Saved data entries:
========================================
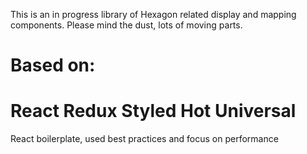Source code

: This is an in progress library of Hexagon related display and mapping components. Please mind the dust, lots of moving parts.

# Based on:
# React Redux Styled Hot Universal
React boilerplate, used best practices and focus on performance
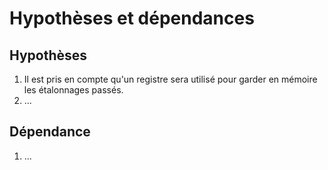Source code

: # Hypothèses et dépendances

## Hypothèses

1. Il est pris en compte qu'un registre sera utilisé pour garder en mémoire les étalonnages passés.
2. ...

## Dépendance

1. ...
========================================
HOW TO COMPLETE THIS TASK:
All the data above is to be transcribed exactly, with no pictures included.

ANSWER BOX:
Source code

: This is an in progress library of Hexagon related display and mapping components. Please mind the dust, lots of moving parts.

# Based on:
# React Redux Styled Hot Universal
React boilerplate, used best practices and focus on performance
Source code

: # Hypothèses et dépendances

## Hypothèses

1. Il est pris en compte qu'un registre sera utilisé pour garder en mémoire les étalonnages passés.
2. ...

## Dépendance

1. ...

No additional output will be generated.